──────── RECORDS FOR THIS EXERCISE
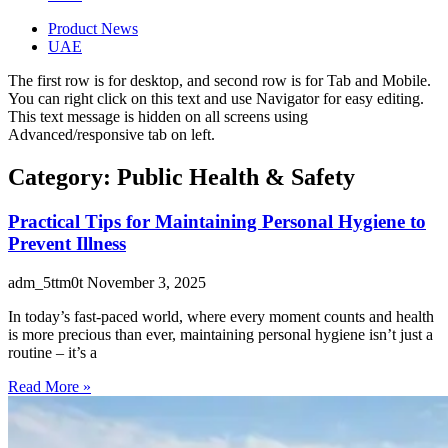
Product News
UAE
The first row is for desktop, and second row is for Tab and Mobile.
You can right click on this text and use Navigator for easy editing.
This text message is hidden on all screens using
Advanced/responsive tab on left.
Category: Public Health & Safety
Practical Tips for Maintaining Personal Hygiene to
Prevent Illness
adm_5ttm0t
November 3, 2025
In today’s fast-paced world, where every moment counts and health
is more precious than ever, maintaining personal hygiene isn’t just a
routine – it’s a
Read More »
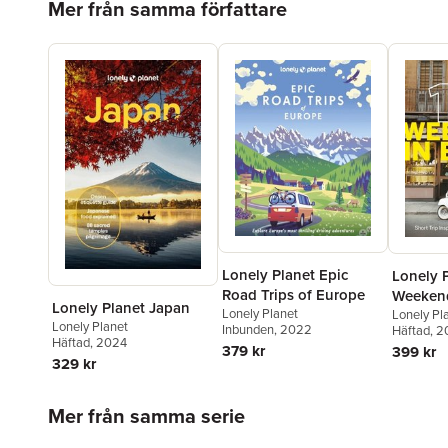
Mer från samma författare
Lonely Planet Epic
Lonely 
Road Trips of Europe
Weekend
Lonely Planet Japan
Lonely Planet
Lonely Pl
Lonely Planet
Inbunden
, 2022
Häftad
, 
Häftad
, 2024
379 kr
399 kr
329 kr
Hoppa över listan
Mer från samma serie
────────────────
#### ABOUT THIS TASK
The reply should hold the lines from the top of the records through the line containing "Prevent Illness", reproduced exactly, and no pictures.

#### FINISHED EXERCISE
Product News
UAE
The first row is for desktop, and second row is for Tab and Mobile.
You can right click on this text and use Navigator for easy editing.
This text message is hidden on all screens using
Advanced/responsive tab on left.
Category: Public Health & Safety
Practical Tips for Maintaining Personal Hygiene to
Prevent Illness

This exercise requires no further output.